● PROBLEM REQUIREMENTS
Copy all entries verbatim and keep any pictures out of the copy.

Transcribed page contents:
---

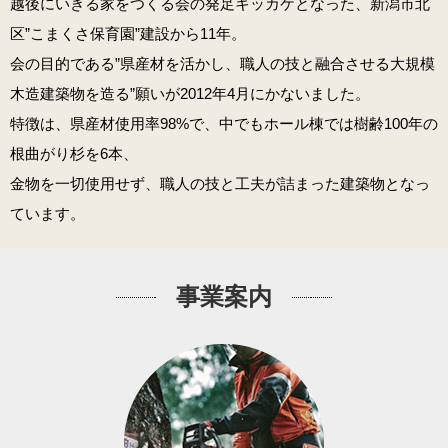
越後にいきる家をつくる会の発足キッカケとなった、新潟市北
区”こまくさ保育園”建設から11年。
会の目的である”県産材を活かし、職人の技と融合させる大規模
木造建築物を造る”願いが2012年4月にかないました。
特徴は、県産材使用率98%で、中でもホール棟では樹齢100年の
根曲がり杉を6本、
金物を一切使用せず、職人の技と工夫が詰まった建築物となっ
ています。
事業案内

---

● RESPONSE BELOW
越後にいきる家をつくる会の発足キッカケとなった、新潟市北
区”こまくさ保育園”建設から11年。
会の目的である”県産材を活かし、職人の技と融合させる大規模
木造建築物を造る”願いが2012年4月にかないました。
特徴は、県産材使用率98%で、中でもホール棟では樹齢100年の
根曲がり杉を6本、
金物を一切使用せず、職人の技と工夫が詰まった建築物となっ
ています。
事業案内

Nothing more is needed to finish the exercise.